Spiritual Low Point

As I was driving to work the other day, I had a realization. I hate every last single thing about my job. There is not one redeeming quality about being a fast food manager. I absolutely loathe what I do for a living.

This really isn’t a revelation. I’ve known this for several months. I am just throughly trapped in this miserable existence because I need the salary and the insurance benefits carried with it. What came as a bit of a shock to me is that today I realized that I have to force myself to write.

Why is that so bad? The one way that I have seen to get out of the fast food trap is to open my own freelance writing business. That idea was the only thing in months that has given me a glimmer of hope in an otherwise worthless existence. It feels as if right now, all I do is simply exist.

With Jody’s blessing, I have spent some money to advertise said business. I have joined FaithWriters and I have joined Sologig–two websites that exist to connect freelancers with potential clients. Unfortunately, I have not created portfolios yet with these companies–neither of these companies will do anything for me until I do that simple action. Yet I find myself without motivation to do that. I barely find any purpose for getting out of bed anymore.

This is the same place I was in two years ago right before I quit Wendy’s. On some level, I knew that I would end up back here; I just never figured that it would be so soon.

I’m leveling with everyone who reads this for a few reasons. First, I promise all kinds of articles that never materialize.

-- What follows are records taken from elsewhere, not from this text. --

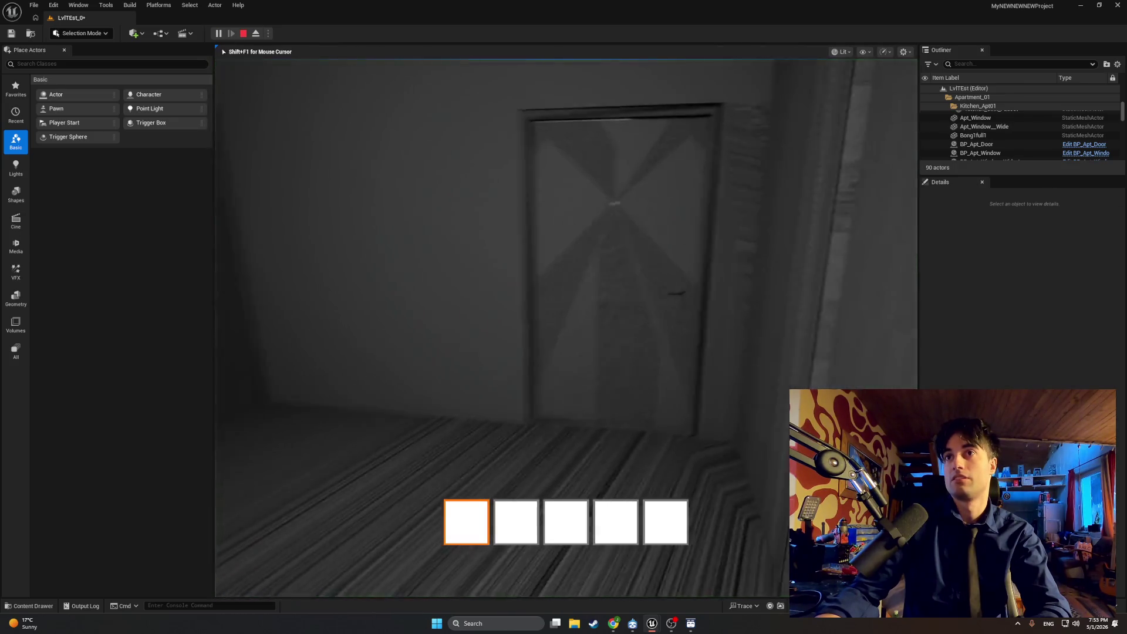
key(e)
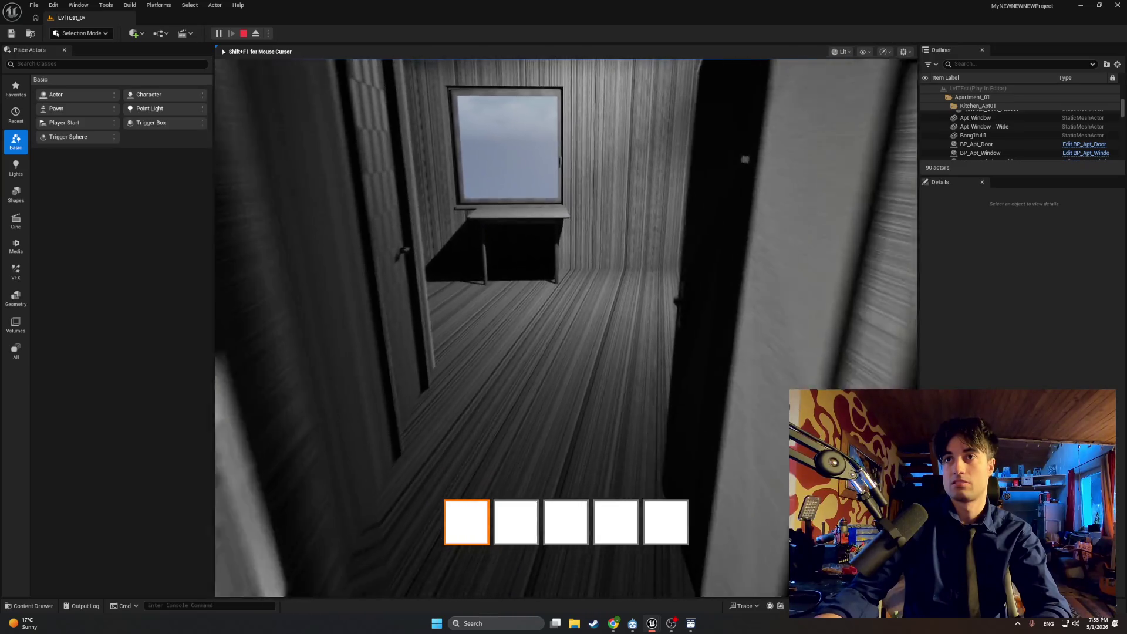
key(Escape)
Step: Open and close BP_Apt_Door from the Content Drawer, then recompile BP_MasterSwingDoor with F7
key(ctrl+space)
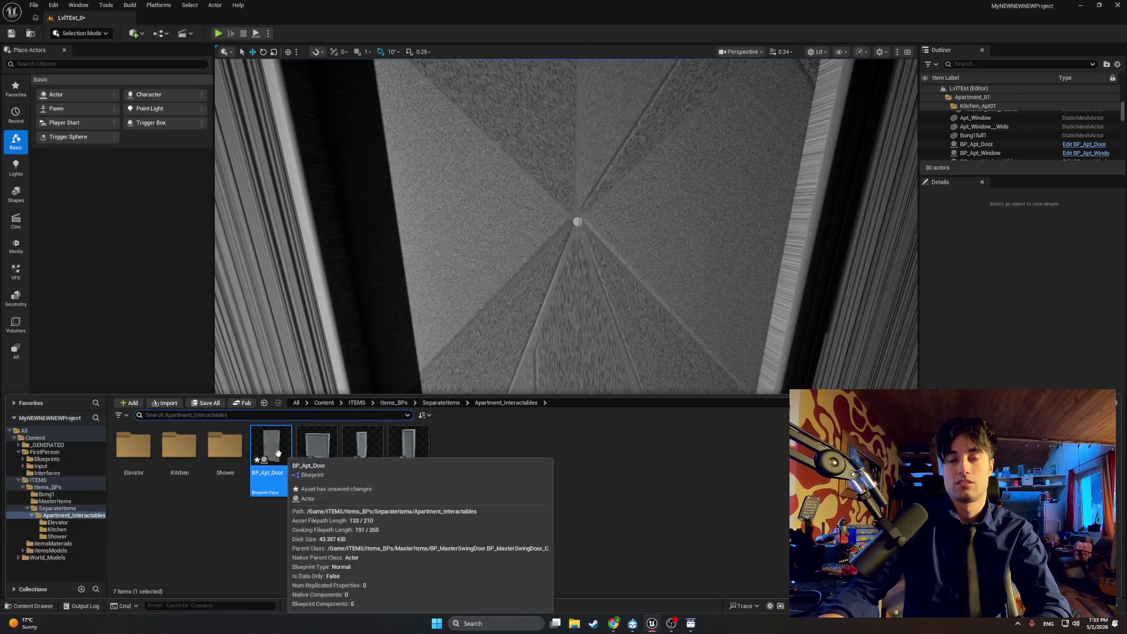
double_click(271, 453)
click(299, 17)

This is the main reason why. Second, I want everyone to understand the depression and the cycle that it creates. Finally, I wanted to lay the groundwork for this announcement:

Effective immediately, for an as yet undetermined time period, the apologetics on this site will focus on orthodox or abberrant theologies. I will stay away from giving answers for atheists because I do not feel spiritually strong enough to resist the siren’s call of no accountability to God that atheism presents. The arguments presented on God is Imaginary were not without some merit. This is a very dangerous line of thought that I have no desire to follow to its inevitable conclusion.

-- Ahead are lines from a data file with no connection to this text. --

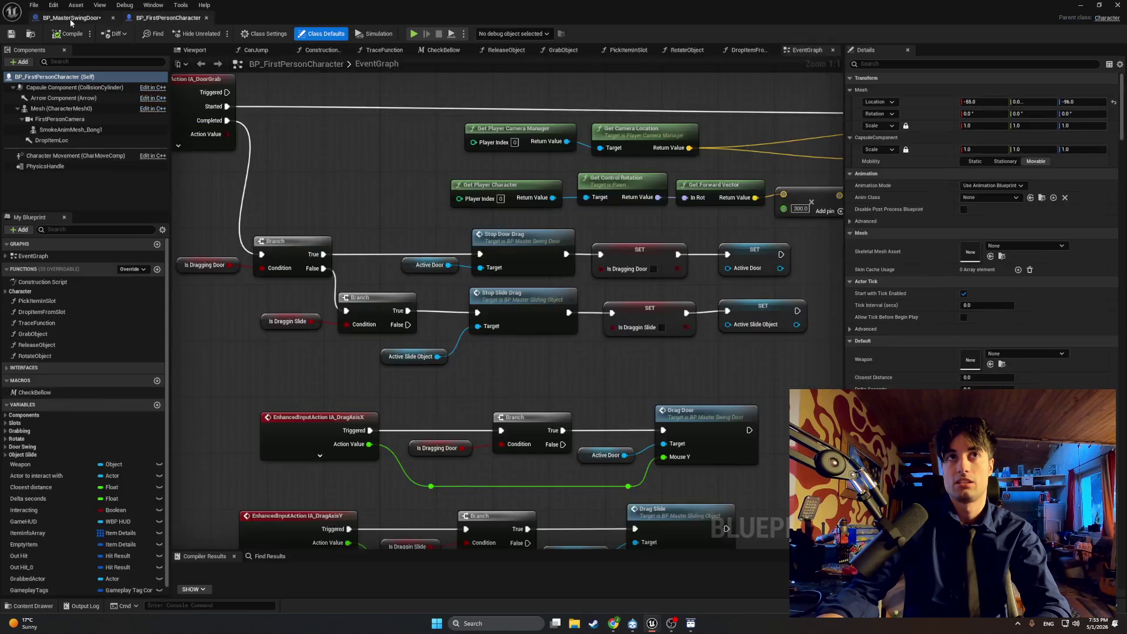
click(69, 18)
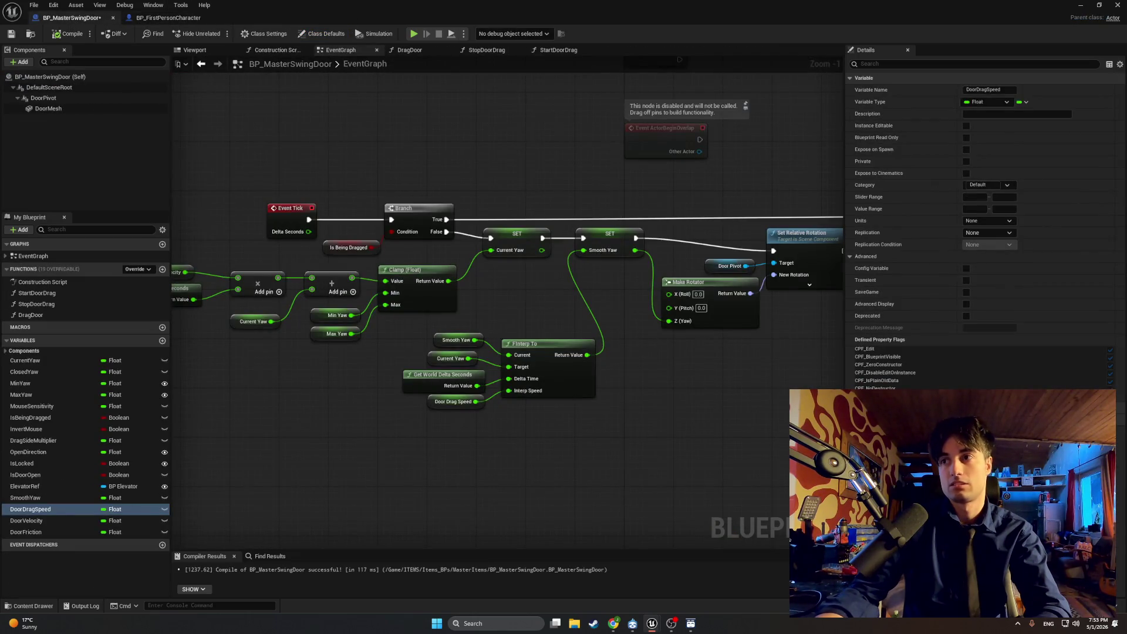
click(510, 270)
key(F7)
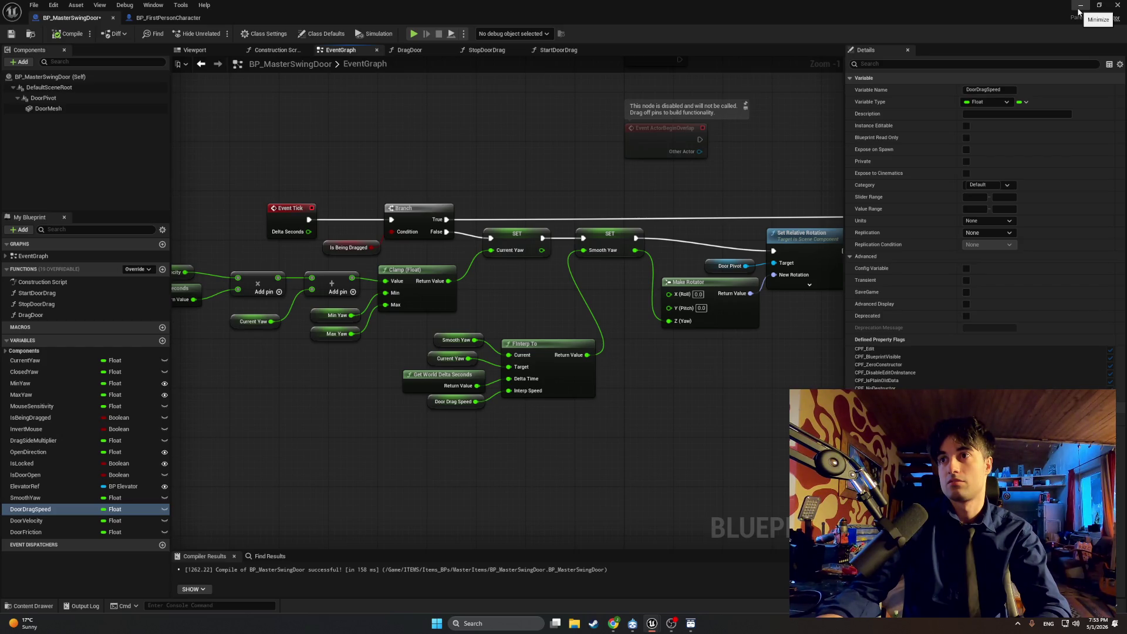
drag(555, 252, 613, 249)
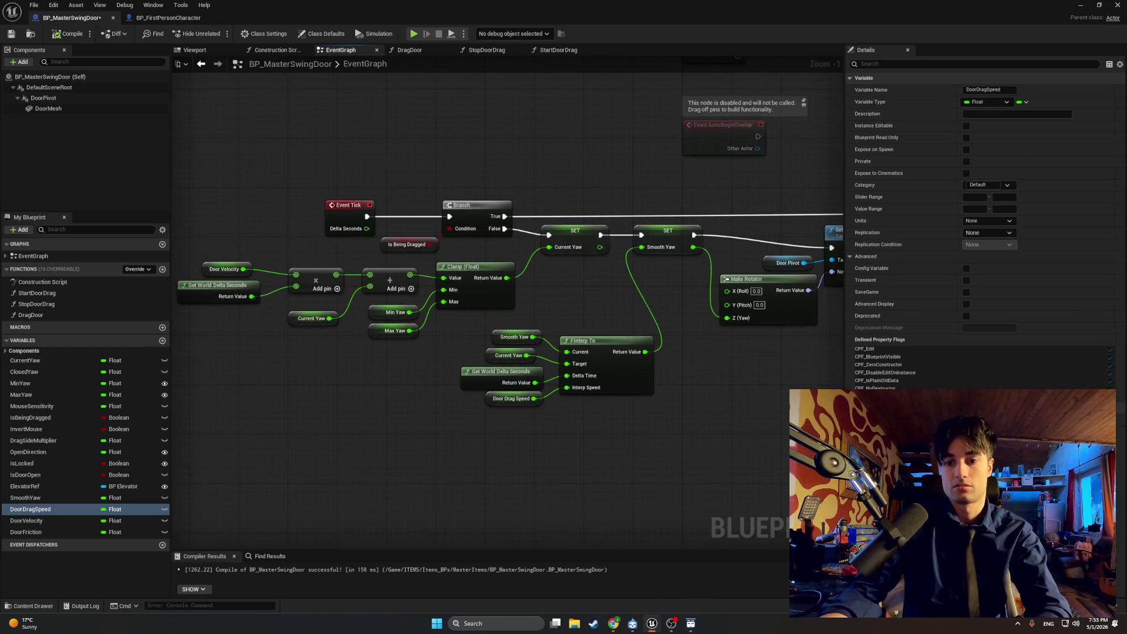
key(alt+Tab)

The articles for God is Imaginary will stay up, but I will not add to them except in a “I have nothing for the stinkin’ website and I’m desperate!” situation.  Perhaps after I get over this rough patch in my life, I will start adding some additional articles.

For now, I will focus on heresy and orthodoxy. In both of those, a theistic worldview is presented and there is no argument against the existence of God.

The new list of potential topics to cover looks a bit like this:

  • Examination of open theism – there may be some truths contained herein, but the God of open theism cannot be trusted
  • Examination/refutation of probabilistic prophecy – thank you, John Sanders
  • Study of Romans 9 and Calvinism/Reformed Theology – J.P. Holding at Tekton has presented a very good case against the one James White has presented
  • Examination of the Word-Faith Movement (headed by Ken Copeland, Joel Osteen, and Benny Hinn)
  • Examination of Prosperity Theology – a variation on Word-Faith that a friend at work had experienced, and turned her away from the faith for a while

Pretty much looks like the old list with the God is Imaginary material removed.

I still plan to have a domain name by the first of the year.  It’ll be something I buy with Christmas money that I will undoubtedly receive from my family.

I will also continue my lively debate with Geocreationism.   I’m also going to take a closer look at his (?) site.  I know I’ve personally been seeking a model of creation that agrees with the science rather than a model that opposes the science.  It would be nice if science and religion could actually get along someday!

Apologists should be able to pick a side and defend it.  But here, I’m just not sure.  On one hand, it sounds like a fun concept.  The Left Behind world, though theologically misguided, is a rockin’ good world to immerse yourself in.  A video game is long overdue.  On the other hand, is this really the impression we want to give an outsider?  That if you don’t convert to Christianity, we’re going to kill you in the aftermath of the eventual war that ends all wars?  People already consider Christianity intolerant because of our belief that only calling on Jesus will save you.  I don’t think that it is a good idea to create a video game with the ultimate goal of building a Christian theocracy; this is going to give unbelievers the wrong impression.

That makes them harder to evangelize.

Finally, Paul Barnes will be in my prayers.  He resigned his ministry, the one he founded in his own basement and God built to huge megachurch, over his homosexual behavior.  It was brave of him to come out of the closet and get the thorn in his flesh exposed.  I pray for his family, and his congregation, that they will be able to put this shock behind them and begin the healing process.